The Arithmetic Problem
In 2022, large language models were already impressive at many tasks, but math was a persistent weakness. A model could explain calculus but fail a simple word problem requiring multiple steps. The issue was not knowledge — it was reasoning process. Standard prompting asked for the answer directly, giving the model no opportunity to work through intermediate steps.
The Chain-of-Thought Discovery
The Wei et al. paper (arXiv:2201.11903) demonstrated a simple fix: include worked examples that show the reasoning process, not just the final answer. Instead of:
Q: Roger has 5 tennis balls. He buys 2 more cans of 3 balls each. How many does he have? A: 11
Use:
Q: Roger has 5 tennis balls. He buys 2 more cans of 3 balls each. How many does he have? A: Roger starts with 5 balls. 2 cans × 3 balls = 6 balls. 5 + 6 = 11. The answer is 11.
This forces the model to externalize its reasoning chain, and the improvement was dramatic.

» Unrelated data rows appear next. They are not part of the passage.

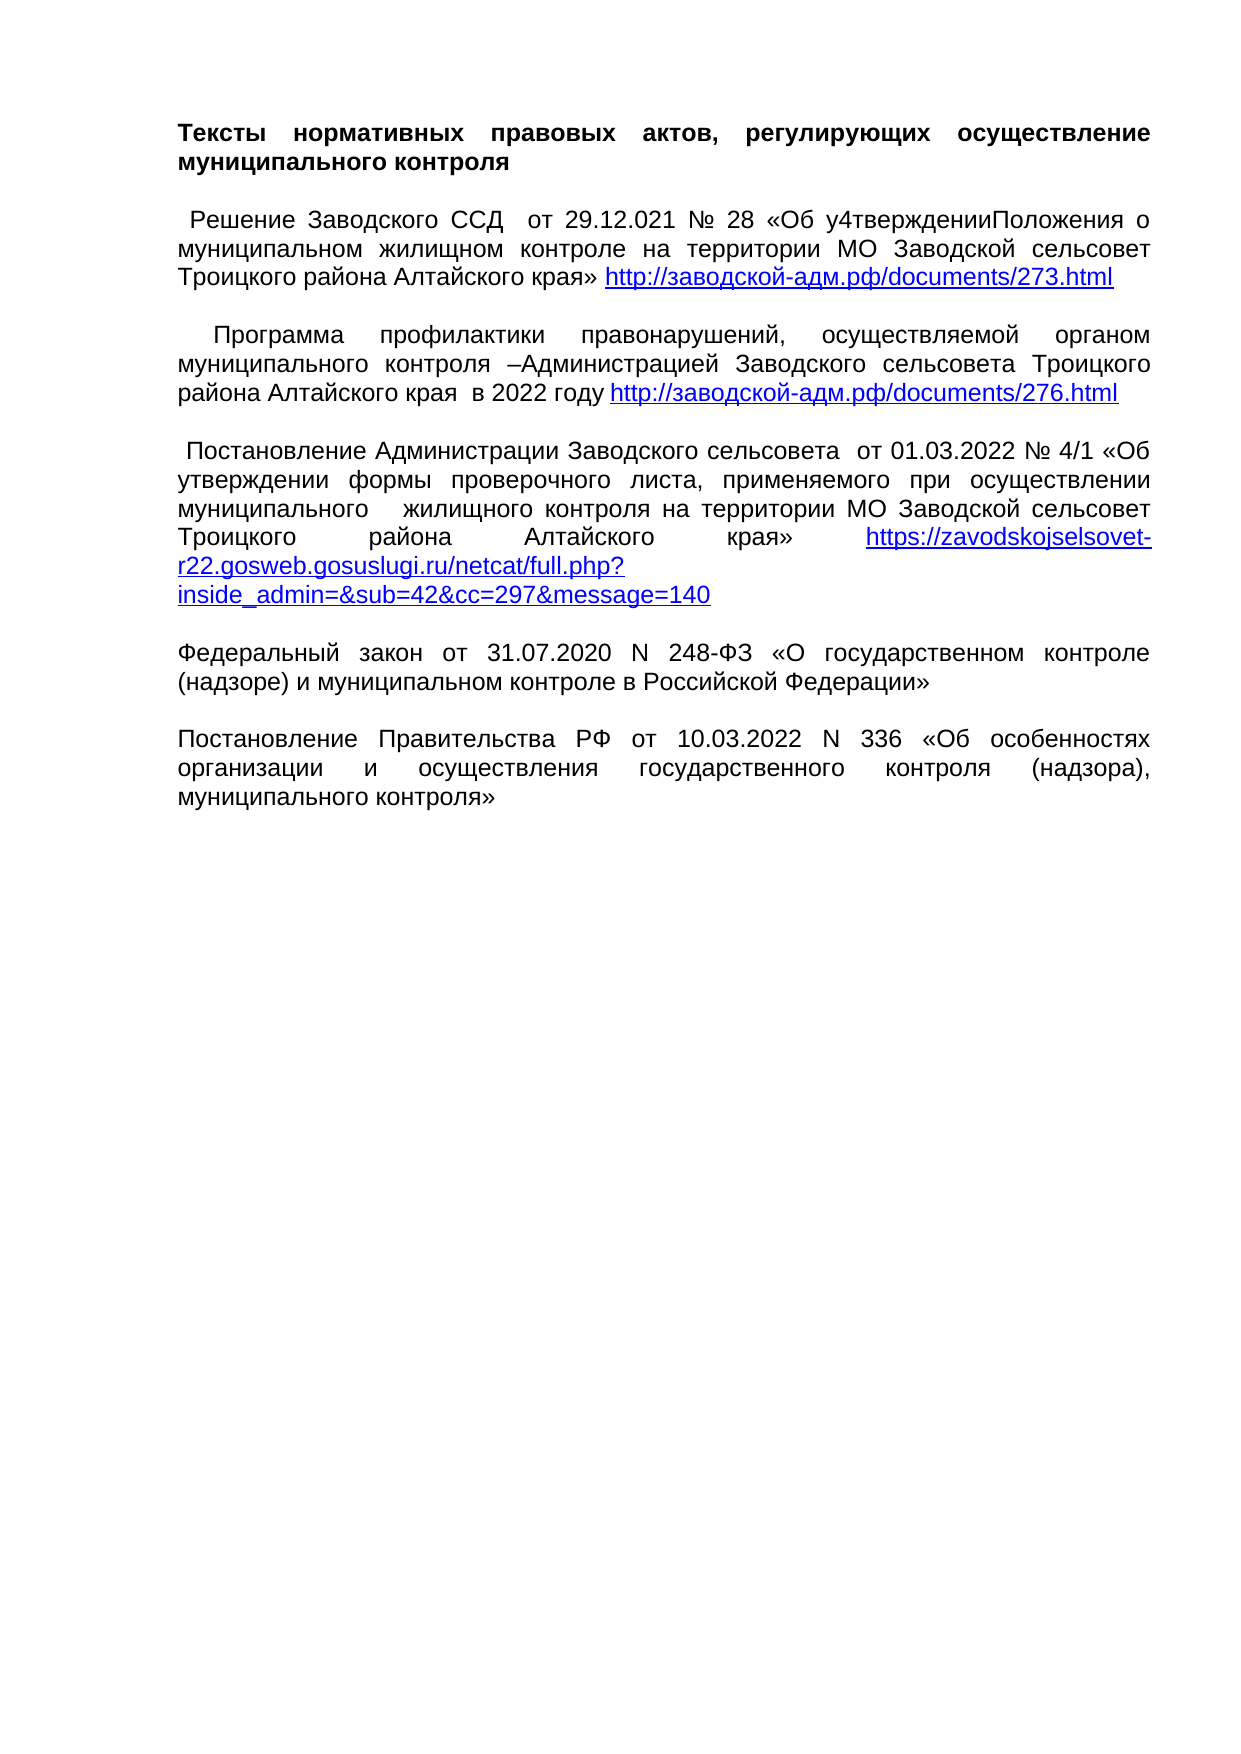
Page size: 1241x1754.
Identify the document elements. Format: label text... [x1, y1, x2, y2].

text Решение Заводского ССД от 29.12.021 № 28 «Об у4твержденииПоложения о муниципальном жилищном контроле на территории МО Заводской сельсовет Троицкого района Алтайского края» http://заводской-адм.рф/documents/273.html [177, 205, 1152, 291]
text Постановление Правительства РФ от 10.03.2022 N 336 «Об особенностях организации и осуществления государственного контроля (надзора), муниципального контроля» [177, 724, 1152, 811]
text Постановление Администрации Заводского сельсовета от 01.03.2022 № 4/1 «Об утверждении формы проверочного листа, применяемого при осуществлении муниципального жилищного контроля на территории МО Заводской сельсовет Троицкого района Алтайского края» https://zavodskojselsovet-r22.gosweb.gosuslugi.ru/netcat/full.php?inside_admin=&sub=42&cc=297&message=140 [177, 436, 1152, 608]
text Программа профилактики правонарушений, осуществляемой органом муниципального контроля –Администрацией Заводского сельсовета Троицкого района Алтайского края в 2022 году http://заводской-адм.рф/documents/276.html [177, 320, 1152, 407]
text Тексты нормативных правовых актов, регулирующих осуществление муниципального контроля [177, 118, 1152, 176]
text Федеральный закон от 31.07.2020 N 248-ФЗ «О государственном контроле (надзоре) и муниципальном контроле в Российской Федерации» [177, 638, 1152, 695]
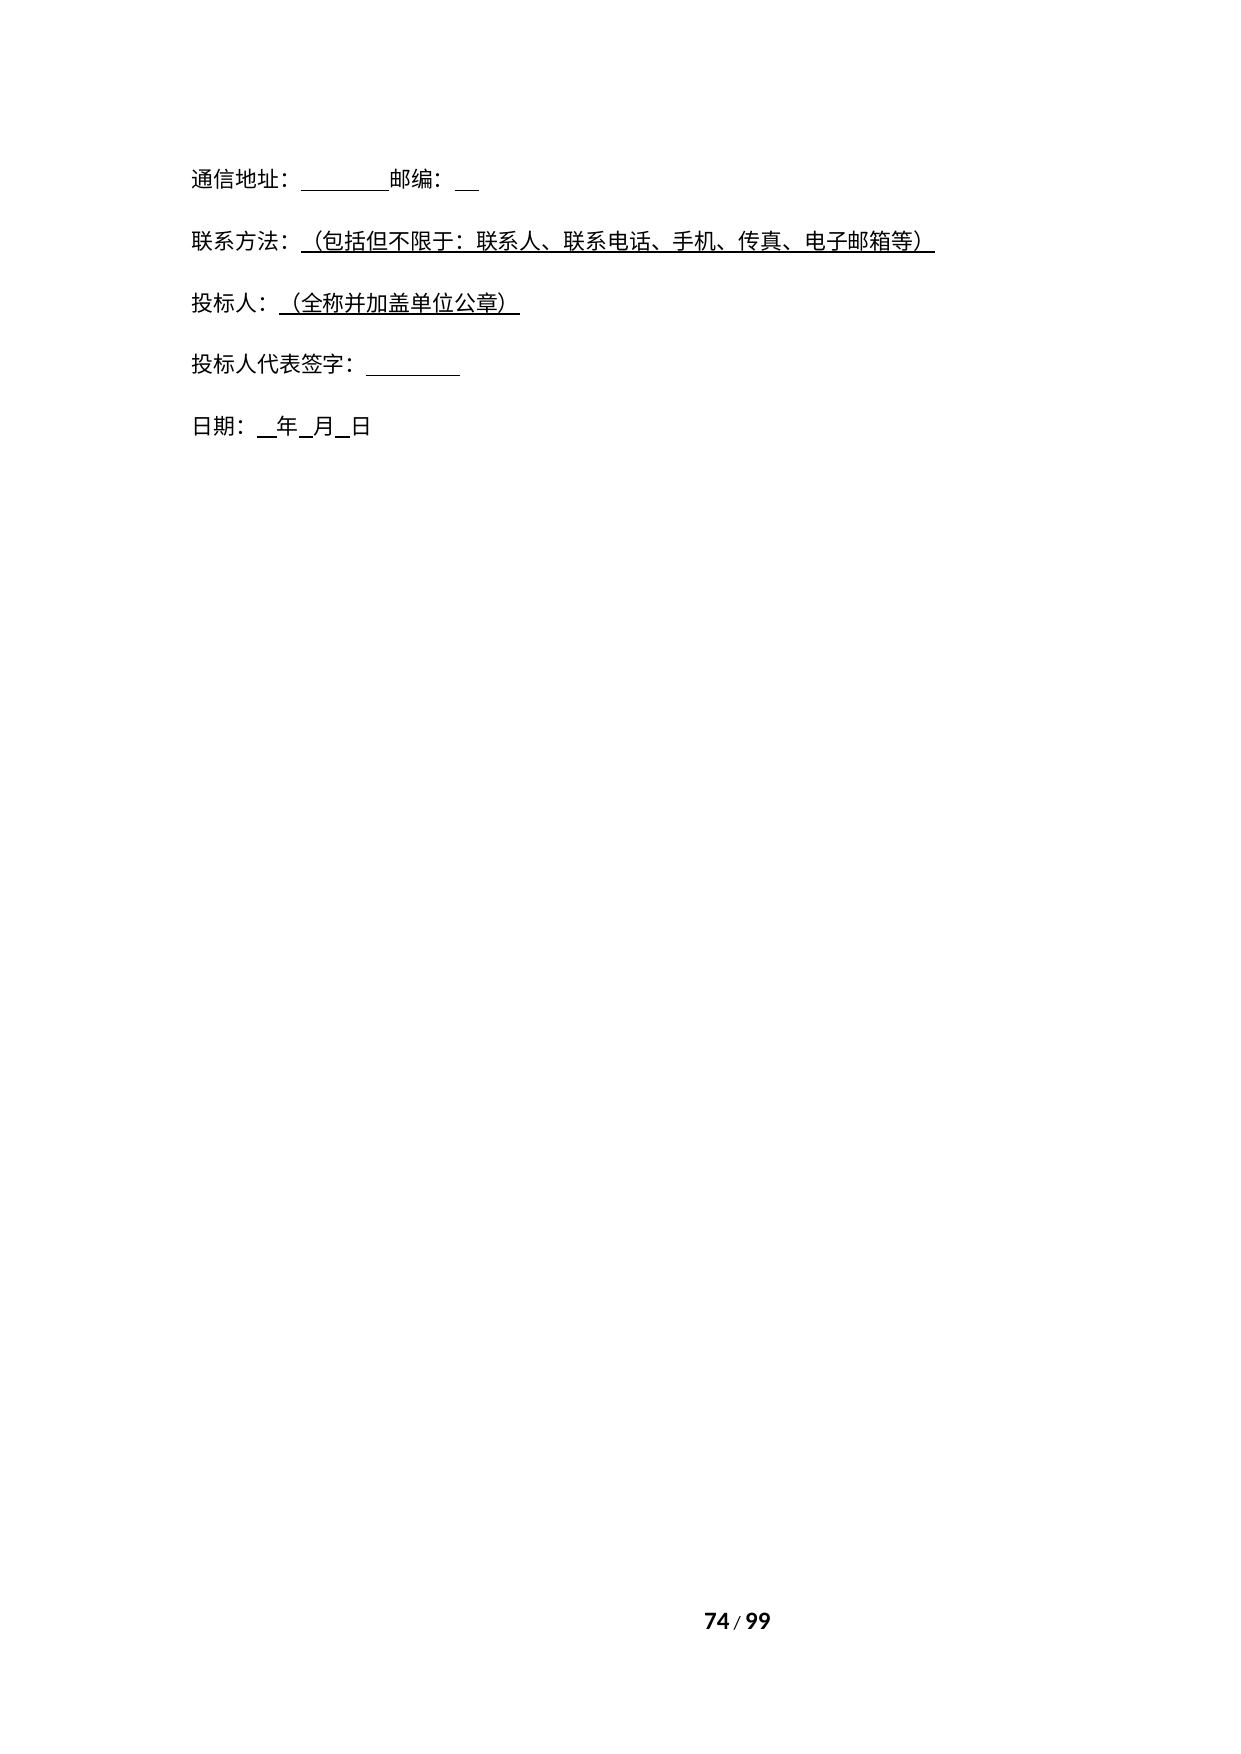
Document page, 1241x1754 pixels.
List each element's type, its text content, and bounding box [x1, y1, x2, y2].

Zero-Shot CoT: "Think Step by Step"
Kojima et al. showed that you do not even need few-shot examples. Simply appending "Let's think step by step" to the prompt elicits chain-of-thought reasoning from sufficiently large models. This works because LLMs have seen problem-solving text in training and can mimic the style when cued.
Emergence at Scale
The critical finding was that CoT is an emergent ability — it only helps models above approximately 100B parameters. Smaller models get worse with CoT prompting because they generate plausible-sounding but incorrect reasoning chains. This was one of the first documented cases of emergent capabilities appearing at scale.
Benchmark Improvements
On GSM8K (grade school math word problems), GPT-3 175B with standard prompting solved 17.9% of problems. With 8-shot chain-of-thought prompting, the same model solved 58.1%. On AQUA-RAT (algebraic word problems) and SVAMP (math with linguistic variations), improvements were similarly large.
Self-Consistency Decoding
A follow-up paper (arXiv:2203.11171) showed that generating 40 different reasoning chains and taking the majority vote on the final answer improves accuracy further. Different chains may take different paths but often reach the same correct answer. Incorrect chains are more likely to disagree with each other.
from openai import OpenAI
client = OpenAI()
def chain_of_thought(problem: str, n_samples: int = 10) -> str:
prompt = f"{problem}
Let's think step by step."
responses = client.chat.completions.create(
model="gpt-4",
messages=[{"role": "user", "content": prompt}],
n=n_samples,
temperature=0.7,
)
# Extract final answers and take majority vote
answers = [r.message.content.split("answer is")[-1].strip()
for r in responses.choices]
return max(set(answers), key=answers.count)
Modern Implementation
CoT is now standard in production prompts for reasoning tasks. OpenAI's o1/o3 models internalize chain-of-thought as part of their training rather than relying on prompting. Anthropic builds extended thinking into Claude using similar principles.